How many vendors of physical and logical security are talking about providing your enterprise with different authentication mechanisms. They talk about HID cards with “multi-factor” authentication, “biometrics”, “digital certs”, “RSA tokens”, etc. All of which is supposed to better protect the enterprise…right? Well maybe not. That’s what this blog is going to discuss.
I am going to use an old analogy of putting the cart before the horse and not getting anywhere until the horse is in front of the cart. The cart in this analogy is the many different authentication mechanisms. While each vendor emphasizes one, tow or three different authentication mechanisms, the focus is all on the technology and not on risk, different degrees of risk and having a way to measure this against authentication. This is the horse.
Many large Fortune 500 enterprises I have dealt with had no overall enterprise risk assessment done for all physical locations, their logical infrastructure and their content. They had pieces of this done. Where the risk assessment was done it was silo-ized. The people who did it were usually separate from the people who were applying the security. The risk wasn’t measured against authentication.
When I consult with my clients, one of the first thing I go hunting for is enterprise risk assessments and where they don’t exist, I then create them. While there are different ways of measuring risk, in the end, we usually come up with ratings for physical, logical and content security as critical, high, medium and low.
In parallel to the risk assessment efforts, I then begin to develop an enterprise authentication risk chart. I get the enterprise to create a chart where “0” is no trust at all in the authentication of the identity and “100” is absolute certainty the identity is who they claim to be.
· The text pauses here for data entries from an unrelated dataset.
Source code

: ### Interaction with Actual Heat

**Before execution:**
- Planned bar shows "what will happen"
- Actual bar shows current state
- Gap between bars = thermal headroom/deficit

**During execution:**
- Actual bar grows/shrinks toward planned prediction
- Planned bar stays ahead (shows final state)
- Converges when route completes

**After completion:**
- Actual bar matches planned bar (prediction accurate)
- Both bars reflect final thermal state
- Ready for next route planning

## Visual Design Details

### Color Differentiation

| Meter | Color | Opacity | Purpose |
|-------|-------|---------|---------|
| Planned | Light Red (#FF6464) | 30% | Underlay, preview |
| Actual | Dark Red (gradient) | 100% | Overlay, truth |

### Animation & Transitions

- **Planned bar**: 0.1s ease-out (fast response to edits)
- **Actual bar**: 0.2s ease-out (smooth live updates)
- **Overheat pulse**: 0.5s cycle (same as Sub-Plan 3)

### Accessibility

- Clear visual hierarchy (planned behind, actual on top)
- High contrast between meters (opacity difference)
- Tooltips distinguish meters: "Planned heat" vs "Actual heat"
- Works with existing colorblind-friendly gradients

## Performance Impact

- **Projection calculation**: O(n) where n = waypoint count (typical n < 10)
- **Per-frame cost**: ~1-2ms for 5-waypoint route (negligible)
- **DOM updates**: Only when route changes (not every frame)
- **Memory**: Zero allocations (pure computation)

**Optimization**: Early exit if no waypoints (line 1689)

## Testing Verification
The next step is to then apply numerical measurement against different types of authentication. For example, uid and passwords is the most common form of logical authentication and also one of the least secure methods. I normally rate this a score of “15”. Then we go up the numerical ladder rating different methods and combination’s of methods.
Note that I educate my clients on the many, many types of authentication. Just because you are using a “biometric” doesn’t necessarily mean that it is good. “A biometric is NOT A SECRET” as Bob Blakely from Burton Group has repeatedly made in his numerous presentations over the years. Nor is a “finger scan” the same as a “digital fingerprint” or an “iris scan” etc. Likewise, having a token in one’s possession, like a proximity security badge, is also not that strong assertion that the identity holding it is the one who it claims to be.
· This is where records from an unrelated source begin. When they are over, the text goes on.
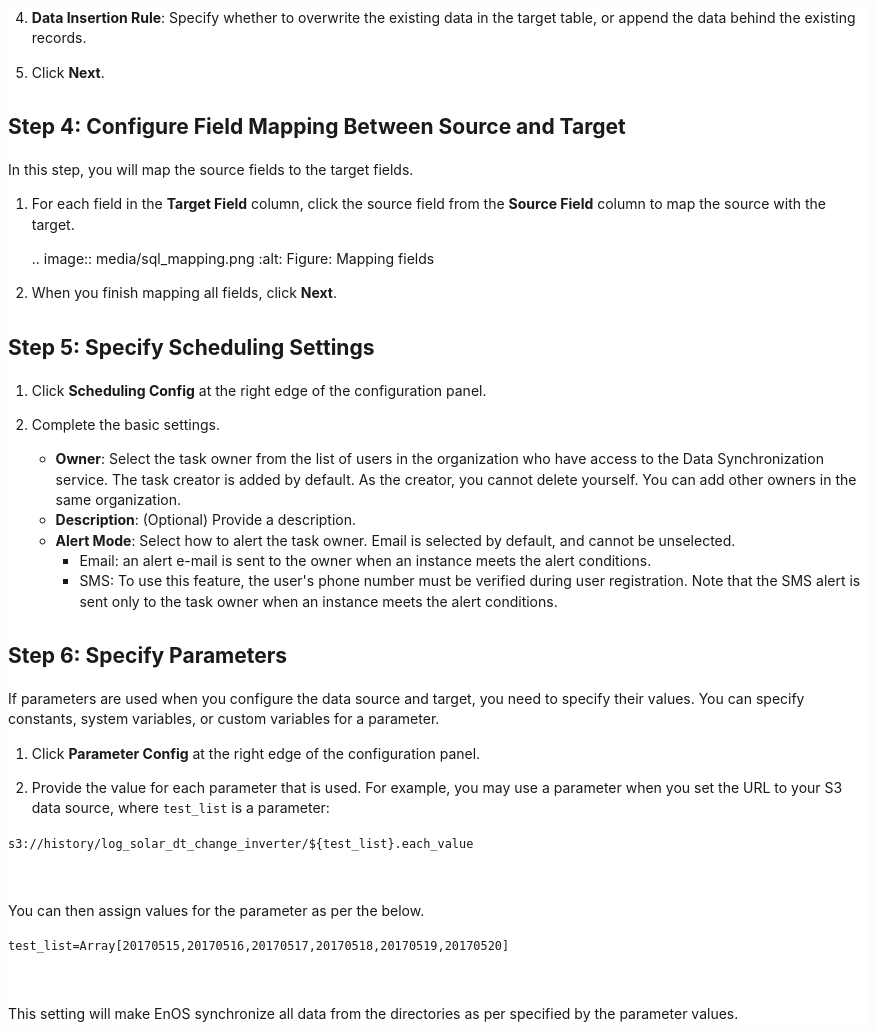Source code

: 
4. **Data Insertion Rule**: Specify whether to overwrite the existing data in the target table, or append the data behind the existing records.

5. Click **Next**.

## Step 4: Configure Field Mapping Between Source and Target

In this step, you will map the source fields to the target fields.

1. For each field in the **Target Field** column, click the source field from the **Source Field** column to map the source with the target.

   .. image:: media/sql_mapping.png
      :alt: Figure: Mapping fields


2. When you finish mapping all fields, click **Next**.

## Step 5: Specify Scheduling Settings

1. Click **Scheduling Config** at the right edge of the configuration panel.

2. Complete the basic settings.

   - **Owner**: Select the task owner from the list of users in the organization who have access to the Data Synchronization service. The task creator is added by default. As the creator, you cannot delete yourself. You can add other owners in the same organization.
   - **Description**: (Optional) Provide a description.
   - **Alert Mode**: Select how to alert the task owner. Email is selected by default, and cannot be unselected.
      - Email: an alert e-mail is sent to the owner when an instance meets the alert conditions.
      - SMS: To use this feature, the user's phone number must be verified during user registration. Note that the SMS alert is sent only to the task owner when an instance meets the alert conditions.


## Step 6: Specify Parameters

If parameters are used when you configure the data source and target, you need to specify their values. You can specify constants, system variables, or custom variables for a parameter.

1. Click **Parameter Config** at the right edge of the configuration panel.

2. Provide the value for each parameter that is used. For example, you may use a parameter when you set the URL to your S3 data source, where `test_list` is a parameter:

  `s3://history/log_solar_dt_change_inverter/${test_list}.each_value`

  <br />

  You can then assign values for the parameter as per the below.

  `test_list=Array[20170515,20170516,20170517,20170518,20170519,20170520]`

  <br />

  This setting will make EnOS synchronize all data from the directories as per specified by the parameter values.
I get my clients to agree on numerical points where we can then relate this to “zones of trust” i.e. our enterprise risk assessment. For example, we might say that score of 15 or less is acceptable for our low risk zones. 30 is the beginning of our medium risk zone, 60 is the beginning of our high risk zone and 85-90 is the beginning of our high risk zone.
This chart allows us to then add in new methods of authentication as they become available in the future. It allows for different combinations to be used. It gets the clients head out of the authentication “vendor sands” and allows them to see risk applied to authentication in a measured way.
We then create logical rules requiring certain minimum scores in order to enter or gain logical access to the zones of trust. In the future, as some of my recent blogs indicate, I think that more and more risk assessment will be done in the ERP and then enforced by ERP access control modules.
Don’t allow your enterprise to be swayed by vendors pitching one authentication method against another. Too many IT and physical security people only have a limited knowledge of authentication. They mouth the words but don’t understand the underlying risk, nor do they have a enterprise tool to measure risk against. The cart is trying to drive the horse.